§ **Page excerpt**
■ ■ ■ ■ ■ ■ ■

How to Enhance Your Property and Create Income

Many landowners assume that improving wildlife habitat or restoring timber stands is simply an expense they have to absorb if they want better hunting and healthier woods. In reality, there are several ways to offset those costs, and in some cases even create financial returns while improving the property.

One of the most overlooked opportunities comes through federal conservation programs administered by the USDA’s Natural Resources Conservation Service (NRCS). Programs like the Environmental Quality Incentives Program (EQIP) and the Conservation Stewardship Program (CSP) are designed specifically to help landowners implement practices that improve soil health, water quality, timber productivity, and wildlife habitat. Timber stand improvement, early successional habitat development, prescribed fire preparation, and other practices commonly used to improve hunting land often qualify under these programs.

■ ■ ■ ■ ■ ■ ■

§ **Available data**
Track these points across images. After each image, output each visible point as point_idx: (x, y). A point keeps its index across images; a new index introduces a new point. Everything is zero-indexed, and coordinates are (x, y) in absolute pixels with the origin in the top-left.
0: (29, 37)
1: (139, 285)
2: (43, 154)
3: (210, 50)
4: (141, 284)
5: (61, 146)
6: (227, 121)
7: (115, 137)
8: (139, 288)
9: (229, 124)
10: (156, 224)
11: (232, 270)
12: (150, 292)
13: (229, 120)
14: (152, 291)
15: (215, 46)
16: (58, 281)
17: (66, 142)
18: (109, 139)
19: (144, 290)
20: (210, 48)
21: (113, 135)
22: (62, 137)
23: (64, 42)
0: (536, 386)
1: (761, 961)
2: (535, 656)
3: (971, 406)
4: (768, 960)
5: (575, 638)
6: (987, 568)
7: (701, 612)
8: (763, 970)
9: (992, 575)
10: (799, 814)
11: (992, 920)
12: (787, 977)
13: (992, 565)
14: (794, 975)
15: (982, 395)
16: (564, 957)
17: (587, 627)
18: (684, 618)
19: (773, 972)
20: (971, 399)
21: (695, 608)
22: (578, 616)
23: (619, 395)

■ ■ ■ ■ ■ ■ ■

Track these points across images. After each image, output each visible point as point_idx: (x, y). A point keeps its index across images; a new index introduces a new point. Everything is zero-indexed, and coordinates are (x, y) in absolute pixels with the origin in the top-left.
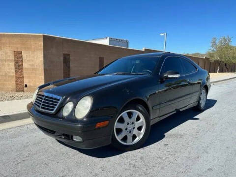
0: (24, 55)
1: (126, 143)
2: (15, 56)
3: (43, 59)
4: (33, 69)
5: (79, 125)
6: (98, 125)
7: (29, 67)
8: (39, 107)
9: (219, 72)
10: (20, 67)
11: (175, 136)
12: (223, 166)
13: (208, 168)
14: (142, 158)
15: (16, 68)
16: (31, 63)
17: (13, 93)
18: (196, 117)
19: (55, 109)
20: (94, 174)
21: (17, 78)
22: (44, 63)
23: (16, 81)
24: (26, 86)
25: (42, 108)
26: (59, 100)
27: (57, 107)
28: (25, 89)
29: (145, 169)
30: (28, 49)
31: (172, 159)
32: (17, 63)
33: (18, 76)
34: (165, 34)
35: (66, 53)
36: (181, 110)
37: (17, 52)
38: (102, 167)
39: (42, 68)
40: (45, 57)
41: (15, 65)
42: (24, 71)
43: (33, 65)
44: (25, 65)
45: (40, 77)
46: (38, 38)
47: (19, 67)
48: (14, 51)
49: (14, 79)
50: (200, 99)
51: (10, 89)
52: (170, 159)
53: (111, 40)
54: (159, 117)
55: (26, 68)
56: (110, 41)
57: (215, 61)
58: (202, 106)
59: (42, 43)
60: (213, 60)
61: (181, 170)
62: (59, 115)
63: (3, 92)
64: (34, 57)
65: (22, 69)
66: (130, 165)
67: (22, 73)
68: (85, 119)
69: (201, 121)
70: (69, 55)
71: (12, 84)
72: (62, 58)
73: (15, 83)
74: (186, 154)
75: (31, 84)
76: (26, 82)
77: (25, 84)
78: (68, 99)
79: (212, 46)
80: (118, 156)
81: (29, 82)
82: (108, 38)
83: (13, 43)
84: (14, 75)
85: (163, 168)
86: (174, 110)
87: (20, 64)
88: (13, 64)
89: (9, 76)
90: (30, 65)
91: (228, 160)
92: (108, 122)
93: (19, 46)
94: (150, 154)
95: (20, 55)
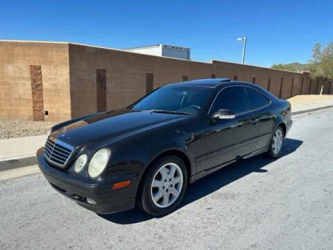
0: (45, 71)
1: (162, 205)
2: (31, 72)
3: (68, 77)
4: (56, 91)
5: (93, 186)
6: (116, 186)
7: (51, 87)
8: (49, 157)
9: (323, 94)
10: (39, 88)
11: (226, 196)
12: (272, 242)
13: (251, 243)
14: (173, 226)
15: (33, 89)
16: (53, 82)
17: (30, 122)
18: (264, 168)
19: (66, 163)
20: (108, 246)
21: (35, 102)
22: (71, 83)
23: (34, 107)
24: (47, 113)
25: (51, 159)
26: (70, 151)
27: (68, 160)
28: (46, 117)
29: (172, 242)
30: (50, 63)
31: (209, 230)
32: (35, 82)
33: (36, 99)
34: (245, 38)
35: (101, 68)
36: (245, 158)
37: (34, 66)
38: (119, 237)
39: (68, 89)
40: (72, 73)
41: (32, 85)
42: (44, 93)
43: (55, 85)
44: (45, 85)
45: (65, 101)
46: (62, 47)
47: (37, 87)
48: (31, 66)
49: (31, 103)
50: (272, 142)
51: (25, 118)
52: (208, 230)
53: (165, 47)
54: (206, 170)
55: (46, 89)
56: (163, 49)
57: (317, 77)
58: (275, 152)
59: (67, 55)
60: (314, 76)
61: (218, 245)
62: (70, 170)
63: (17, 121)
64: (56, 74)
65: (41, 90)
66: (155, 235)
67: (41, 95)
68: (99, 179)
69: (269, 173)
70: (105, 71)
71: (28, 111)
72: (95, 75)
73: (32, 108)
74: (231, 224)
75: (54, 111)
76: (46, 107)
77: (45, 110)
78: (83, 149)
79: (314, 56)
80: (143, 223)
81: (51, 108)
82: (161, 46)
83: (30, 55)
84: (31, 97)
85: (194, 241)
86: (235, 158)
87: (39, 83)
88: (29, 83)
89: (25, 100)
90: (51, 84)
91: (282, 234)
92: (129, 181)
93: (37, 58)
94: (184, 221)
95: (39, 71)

■ ■ ■ ■ ■ ■ ■

§ **Problem requirements**
Continue the passage on offsetting the costs of habitat and timber improvements, beginning after its last sentence.

§ **Response for this exercise**
“There’s money out there now,” Pagan explained. “EQIP talks about timber stand improvement, grassland development, early successional habitat development—everything that we’re trying to check off on our farms to get deer, turkey, ducks, and bobwhite.”

In many cases, these programs provide cost-share funding that helps offset the expense of habitat work. Depending on how a project ranks in the program’s scoring system, a landowner may receive partial reimbursement for a practice or, in some cases, have most of the work covered. The challenge, however, is that these programs operate on a competitive application process. Funding cycles can take time, and it may be months or even years before a project moves from application to approval.

In some cases, the wait to get into these programs can take years. For landowners who don’t want to wait on that timeline, financing can provide another path forward. Organizations like First South Farm Credit work closely with rural landowners across the region and offer land improvement loans that can help fund projects such as timber stand improvement, clearing overgrown understory, installing firebreaks, or preparing property for prescribed fire programs. For many landowners, this type of financing becomes a bridge that allows them to move forward with habitat improvements immediately while still pursuing conservation program funding that may reimburse certain practices later, or a bridge to the next timber harvest or lease income.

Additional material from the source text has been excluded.